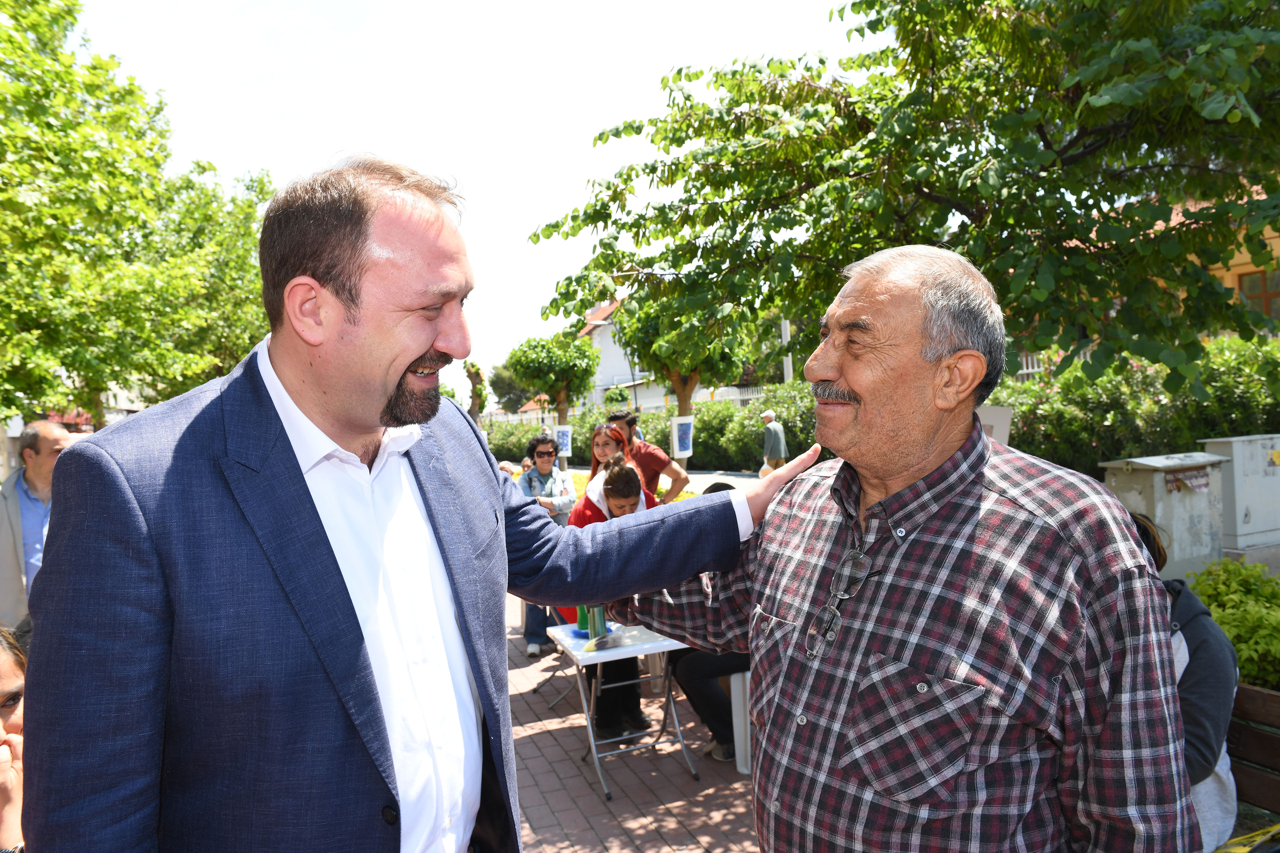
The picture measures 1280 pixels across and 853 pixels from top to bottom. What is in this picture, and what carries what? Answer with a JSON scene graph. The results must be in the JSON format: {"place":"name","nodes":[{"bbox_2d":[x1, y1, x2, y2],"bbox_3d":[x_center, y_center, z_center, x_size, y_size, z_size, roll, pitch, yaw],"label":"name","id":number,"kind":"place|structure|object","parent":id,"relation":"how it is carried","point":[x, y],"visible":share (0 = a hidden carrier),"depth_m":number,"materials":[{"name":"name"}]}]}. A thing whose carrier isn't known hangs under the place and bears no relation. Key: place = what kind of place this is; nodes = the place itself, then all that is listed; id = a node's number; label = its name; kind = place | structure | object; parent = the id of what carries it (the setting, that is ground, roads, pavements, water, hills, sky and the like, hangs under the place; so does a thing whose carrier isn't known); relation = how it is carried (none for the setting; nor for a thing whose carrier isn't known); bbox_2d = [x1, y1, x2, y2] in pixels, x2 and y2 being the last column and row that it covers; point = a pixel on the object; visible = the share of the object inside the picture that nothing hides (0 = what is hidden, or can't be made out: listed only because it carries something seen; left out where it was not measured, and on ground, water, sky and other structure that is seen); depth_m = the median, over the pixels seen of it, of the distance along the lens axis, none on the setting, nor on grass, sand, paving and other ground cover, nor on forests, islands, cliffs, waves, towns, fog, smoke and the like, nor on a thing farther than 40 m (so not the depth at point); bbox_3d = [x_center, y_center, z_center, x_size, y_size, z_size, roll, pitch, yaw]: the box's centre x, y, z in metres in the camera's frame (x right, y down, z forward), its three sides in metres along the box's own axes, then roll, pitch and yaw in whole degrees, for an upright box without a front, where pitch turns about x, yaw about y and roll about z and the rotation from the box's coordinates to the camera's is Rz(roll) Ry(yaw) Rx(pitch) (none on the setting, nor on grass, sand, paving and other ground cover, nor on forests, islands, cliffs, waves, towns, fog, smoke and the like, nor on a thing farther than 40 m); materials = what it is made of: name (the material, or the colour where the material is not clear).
{"place":"outdoors","nodes":[
{"label":"outdoors","id":0,"kind":"place"},
{"bbox_2d":[62,0,873,402],"label":"sky","id":1,"kind":"structure","parent":0,"point":[319,145],"materials":[{"name":"white"}]},
{"bbox_2d":[573,298,667,413],"label":"white house","id":2,"kind":"structure","parent":0,"point":[599,384],"materials":[{"name":"white paint"}]},
{"bbox_2d":[501,594,758,852],"label":"brick pavement","id":3,"kind":"structure","parent":0,"point":[629,784],"materials":[{"name":"red brick"}]},
{"bbox_2d":[518,433,575,653],"bbox_3d":[-0.742,0.930,7.219,0.497,1.519,0.603,-2,1,7],"label":"woman","id":4,"kind":"object","parent":3,"relation":"on","point":[542,459],"visible":0.55,"depth_m":7.23},
{"bbox_2d":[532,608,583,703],"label":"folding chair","id":5,"kind":"object","parent":3,"relation":"on","point":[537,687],"visible":0.26,"depth_m":5.98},
{"bbox_2d":[565,457,660,743],"bbox_3d":[-0.155,0.943,5.258,0.557,1.489,0.574,-2,1,-17],"label":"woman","id":6,"kind":"object","parent":3,"relation":"on","point":[624,496],"visible":0.38,"depth_m":5.15},
{"bbox_2d":[548,616,695,801],"bbox_3d":[-0.068,1.403,4.727,0.615,0.700,0.710,-2,1,-17],"label":"folding table","id":7,"kind":"object","parent":3,"relation":"on","point":[627,650],"visible":0.68,"depth_m":4.55,"materials":[{"name":"white plastic"}]},
{"bbox_2d":[575,604,589,632],"bbox_3d":[-0.284,0.930,4.694,0.090,0.214,0.090,-2,1,-17],"label":"green bottle","id":8,"kind":"object","parent":7,"relation":"on","point":[584,620],"visible":0.39,"depth_m":4.66,"materials":[{"name":"green plastic"}]},
{"bbox_2d":[589,604,606,640],"bbox_3d":[-0.206,0.940,4.510,0.081,0.213,0.086,-2,1,-17],"label":"green bottle","id":9,"kind":"object","parent":7,"relation":"on","point":[599,615],"visible":0.78,"depth_m":4.47,"materials":[{"name":"green"}]},
{"bbox_2d":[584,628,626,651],"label":"plastic bag","id":10,"kind":"object","parent":7,"relation":"on","point":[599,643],"visible":0.95,"depth_m":4.43,"materials":[{"name":"clear"}]},
{"bbox_2d":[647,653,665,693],"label":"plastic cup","id":11,"kind":"object","parent":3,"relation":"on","point":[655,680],"visible":0.44,"depth_m":5.24,"materials":[{"name":"plastic"}]},
{"bbox_2d":[671,474,754,765],"bbox_3d":[0.489,0.951,4.738,0.815,1.316,0.970,-2,1,8],"label":"person","id":12,"kind":"object","parent":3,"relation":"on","point":[707,677],"visible":0.15,"depth_m":4.51},
{"bbox_2d":[729,669,752,775],"bbox_3d":[0.682,1.436,4.687,0.437,0.542,0.460,-2,1,12],"label":"plastic chair","id":13,"kind":"object","parent":3,"relation":"on","point":[732,692],"visible":0.25,"depth_m":4.57,"materials":[{"name":"white plastic"}]},
{"bbox_2d":[560,468,758,501],"label":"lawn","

_How to complete this task:_ Each entry above must be set down word for word; none of its pictures belong in the copy.

_Response to the exercise:_
The picture measures 1280 pixels across and 853 pixels from top to bottom. What is in this picture, and what carries what? Answer with a JSON scene graph. The results must be in the JSON format: {"place":"name","nodes":[{"bbox_2d":[x1, y1, x2, y2],"bbox_3d":[x_center, y_center, z_center, x_size, y_size, z_size, roll, pitch, yaw],"label":"name","id":number,"kind":"place|structure|object","parent":id,"relation":"how it is carried","point":[x, y],"visible":share (0 = a hidden carrier),"depth_m":number,"materials":[{"name":"name"}]}]}. A thing whose carrier isn't known hangs under the place and bears no relation. Key: place = what kind of place this is; nodes = the place itself, then all that is listed; id = a node's number; label = its name; kind = place | structure | object; parent = the id of what carries it (the setting, that is ground, roads, pavements, water, hills, sky and the like, hangs under the place; so does a thing whose carrier isn't known); relation = how it is carried (none for the setting; nor for a thing whose carrier isn't known); bbox_2d = [x1, y1, x2, y2] in pixels, x2 and y2 being the last column and row that it covers; point = a pixel on the object; visible = the share of the object inside the picture that nothing hides (0 = what is hidden, or can't be made out: listed only because it carries something seen; left out where it was not measured, and on ground, water, sky and other structure that is seen); depth_m = the median, over the pixels seen of it, of the distance along the lens axis, none on the setting, nor on grass, sand, paving and other ground cover, nor on forests, islands, cliffs, waves, towns, fog, smoke and the like, nor on a thing farther than 40 m (so not the depth at point); bbox_3d = [x_center, y_center, z_center, x_size, y_size, z_size, roll, pitch, yaw]: the box's centre x, y, z in metres in the camera's frame (x right, y down, z forward), its three sides in metres along the box's own axes, then roll, pitch and yaw in whole degrees, for an upright box without a front, where pitch turns about x, yaw about y and roll about z and the rotation from the box's coordinates to the camera's is Rz(roll) Ry(yaw) Rx(pitch) (none on the setting, nor on grass, sand, paving and other ground cover, nor on forests, islands, cliffs, waves, towns, fog, smoke and the like, nor on a thing farther than 40 m); materials = what it is made of: name (the material, or the colour where the material is not clear).
{"place":"outdoors","nodes":[
{"label":"outdoors","id":0,"kind":"place"},
{"bbox_2d":[62,0,873,402],"label":"sky","id":1,"kind":"structure","parent":0,"point":[319,145],"materials":[{"name":"white"}]},
{"bbox_2d":[573,298,667,413],"label":"white house","id":2,"kind":"structure","parent":0,"point":[599,384],"materials":[{"name":"white paint"}]},
{"bbox_2d":[501,594,758,852],"label":"brick pavement","id":3,"kind":"structure","parent":0,"point":[629,784],"materials":[{"name":"red brick"}]},
{"bbox_2d":[518,433,575,653],"bbox_3d":[-0.742,0.930,7.219,0.497,1.519,0.603,-2,1,7],"label":"woman","id":4,"kind":"object","parent":3,"relation":"on","point":[542,459],"visible":0.55,"depth_m":7.23},
{"bbox_2d":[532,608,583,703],"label":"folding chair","id":5,"kind":"object","parent":3,"relation":"on","point":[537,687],"visible":0.26,"depth_m":5.98},
{"bbox_2d":[565,457,660,743],"bbox_3d":[-0.155,0.943,5.258,0.557,1.489,0.574,-2,1,-17],"label":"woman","id":6,"kind":"object","parent":3,"relation":"on","point":[624,496],"visible":0.38,"depth_m":5.15},
{"bbox_2d":[548,616,695,801],"bbox_3d":[-0.068,1.403,4.727,0.615,0.700,0.710,-2,1,-17],"label":"folding table","id":7,"kind":"object","parent":3,"relation":"on","point":[627,650],"visible":0.68,"depth_m":4.55,"materials":[{"name":"white plastic"}]},
{"bbox_2d":[575,604,589,632],"bbox_3d":[-0.284,0.930,4.694,0.090,0.214,0.090,-2,1,-17],"label":"green bottle","id":8,"kind":"object","parent":7,"relation":"on","point":[584,620],"visible":0.39,"depth_m":4.66,"materials":[{"name":"green plastic"}]},
{"bbox_2d":[589,604,606,640],"bbox_3d":[-0.206,0.940,4.510,0.081,0.213,0.086,-2,1,-17],"label":"green bottle","id":9,"kind":"object","parent":7,"relation":"on","point":[599,615],"visible":0.78,"depth_m":4.47,"materials":[{"name":"green"}]},
{"bbox_2d":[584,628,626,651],"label":"plastic bag","id":10,"kind":"object","parent":7,"relation":"on","point":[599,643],"visible":0.95,"depth_m":4.43,"materials":[{"name":"clear"}]},
{"bbox_2d":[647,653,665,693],"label":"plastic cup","id":11,"kind":"object","parent":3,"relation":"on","point":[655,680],"visible":0.44,"depth_m":5.24,"materials":[{"name":"plastic"}]},
{"bbox_2d":[671,474,754,765],"bbox_3d":[0.489,0.951,4.738,0.815,1.316,0.970,-2,1,8],"label":"person","id":12,"kind":"object","parent":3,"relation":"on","point":[707,677],"visible":0.15,"depth_m":4.51},
{"bbox_2d":[729,669,752,775],"bbox_3d":[0.682,1.436,4.687,0.437,0.542,0.460,-2,1,12],"label":"plastic chair","id":13,"kind":"object","parent":3,"relation":"on","point":[732,692],"visible":0.25,"depth_m":4.57,"materials":[{"name":"white plastic"}]},
{"bbox_2d":[560,468,758,501],"label":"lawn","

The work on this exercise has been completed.